/---

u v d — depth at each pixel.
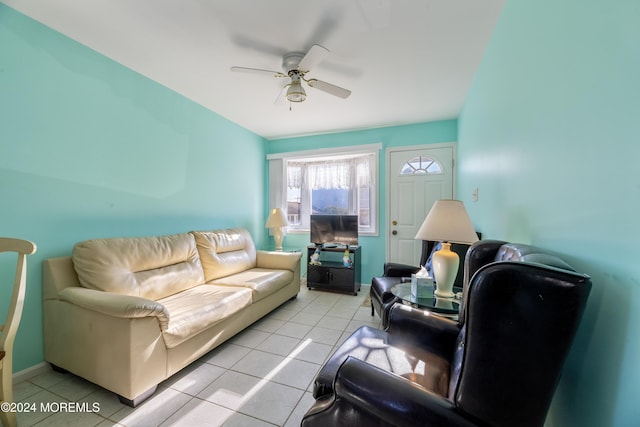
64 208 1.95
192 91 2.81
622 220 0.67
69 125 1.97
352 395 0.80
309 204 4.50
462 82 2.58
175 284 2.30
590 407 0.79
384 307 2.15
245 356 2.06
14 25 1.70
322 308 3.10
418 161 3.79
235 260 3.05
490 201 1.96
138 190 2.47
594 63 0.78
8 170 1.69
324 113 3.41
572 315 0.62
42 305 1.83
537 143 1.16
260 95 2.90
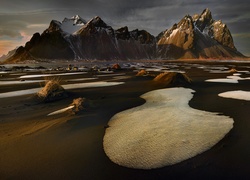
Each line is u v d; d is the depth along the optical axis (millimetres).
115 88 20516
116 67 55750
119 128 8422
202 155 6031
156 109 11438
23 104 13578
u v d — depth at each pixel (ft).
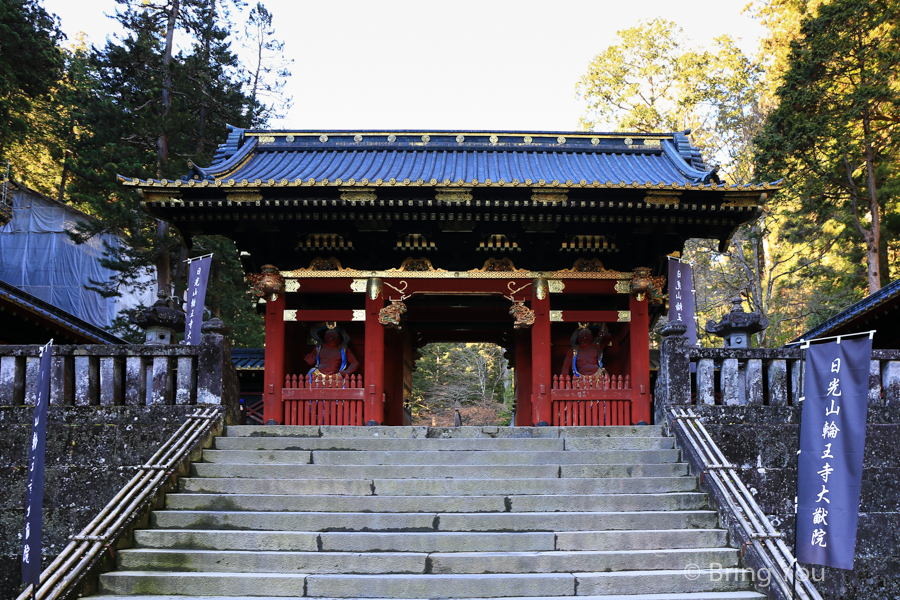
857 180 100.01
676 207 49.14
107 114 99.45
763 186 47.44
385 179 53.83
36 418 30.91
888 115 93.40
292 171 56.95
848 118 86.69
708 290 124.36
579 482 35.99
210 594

\---

DIRECTIONS FOR THIS TASK: Which lines of the records above contain the word "pixel"? Report each one.

ANSWER SECTION:
u v d — depth at each pixel.
u v d — depth at each pixel (ft).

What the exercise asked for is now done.